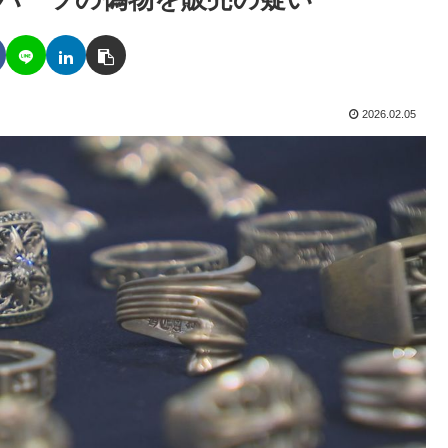
2026.02.05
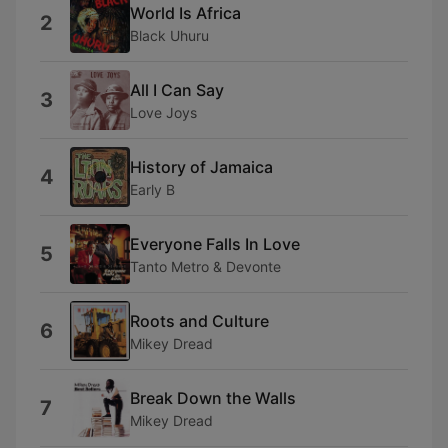
World Is Africa
2
Black Uhuru
All I Can Say
3
Love Joys
History of Jamaica
4
Early B
Everyone Falls In Love
5
Tanto Metro & Devonte
Roots and Culture
6
Mikey Dread
Break Down the Walls
7
Mikey Dread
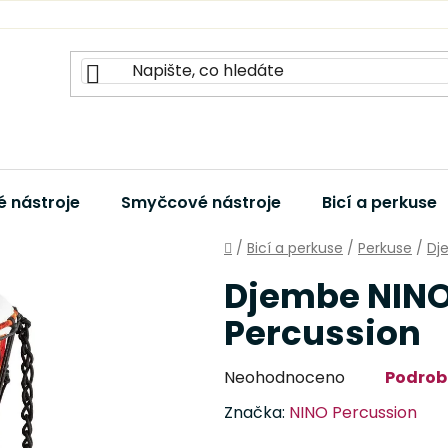
 nástroje
Smyčcové nástroje
Bicí a perkuse
Domů
/
Bicí a perkuse
/
Perkuse
/
Dj
Djembe NINO
Percussion
Průměrné
Neohodnoceno
Podrob
hodnocení
Značka:
NINO Percussion
produktu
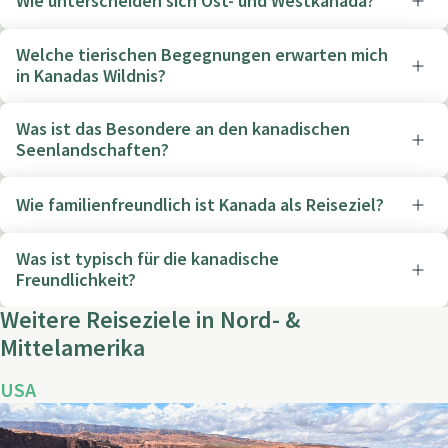
Wie unterscheiden sich Ost- und Westkanada?
Welche tierischen Begegnungen erwarten mich
in Kanadas Wildnis?
Was ist das Besondere an den kanadischen
Seenlandschaften?
Wie familienfreundlich ist Kanada als Reiseziel?
Was ist typisch für die kanadische
Freundlichkeit?
Weitere Reiseziele in Nord- &
Mittelamerika
USA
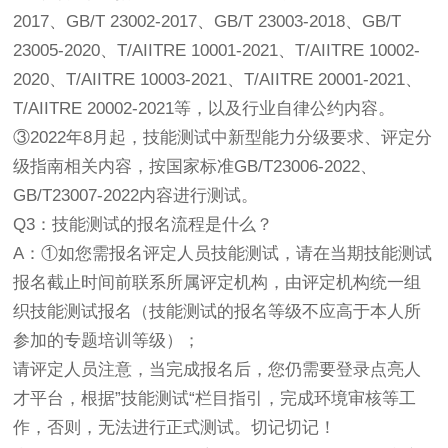
2017、GB/T 23002-2017、GB/T 23003-2018、GB/T
23005-2020、T/AIITRE 10001-2021、T/AIITRE 10002-
2020、T/AIITRE 10003-2021、T/AIITRE 20001-2021、
T/AIITRE 20002-2021等，以及行业自律公约内容。
③2022年8月起，技能测试中新型能力分级要求、评定分
级指南相关内容，按国家标准GB/T23006-2022、
GB/T23007-2022内容进行测试。
Q3：技能测试的报名流程是什么？
A：①如您需报名评定人员技能测试，请在当期技能测试
报名截止时间前联系所属评定机构，由评定机构统一组
织技能测试报名（技能测试的报名等级不应高于本人所
参加的专题培训等级）；
请评定人员注意，当完成报名后，您仍需要登录点亮人
才平台，根据”技能测试“栏目指引，完成环境审核等工
作，否则，无法进行正式测试。切记切记！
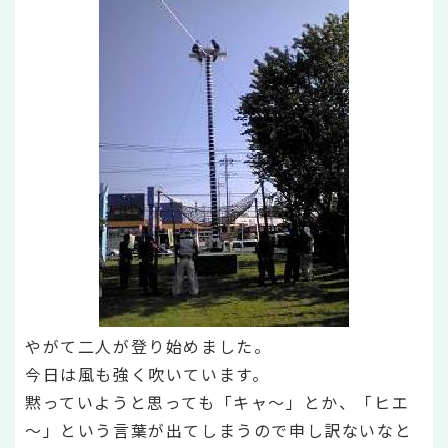
やがて二人が登り始めました。
今日は風も強く吹いています。
黙っていようと思っても「キャ～」とか、「ヒエ
～」という言葉が出てしまうので申し訳ないなと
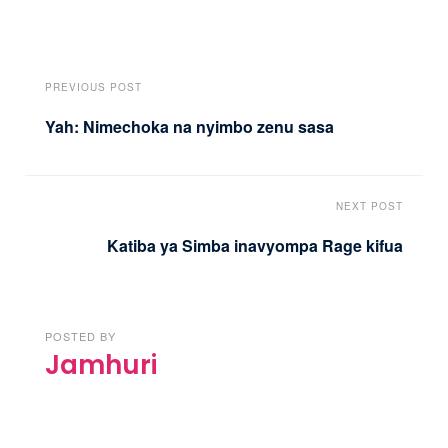
PREVIOUS POST
Yah: Nimechoka na nyimbo zenu sasa
NEXT POST
Katiba ya Simba inavyompa Rage kifua
POSTED BY
Jamhuri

REQUIREMENT: Collect every line above that contains the string "AIITRE".

EXERCISE RESULT:
23005-2020、T/AIITRE 10001-2021、T/AIITRE 10002-
2020、T/AIITRE 10003-2021、T/AIITRE 20001-2021、
T/AIITRE 20002-2021等，以及行业自律公约内容。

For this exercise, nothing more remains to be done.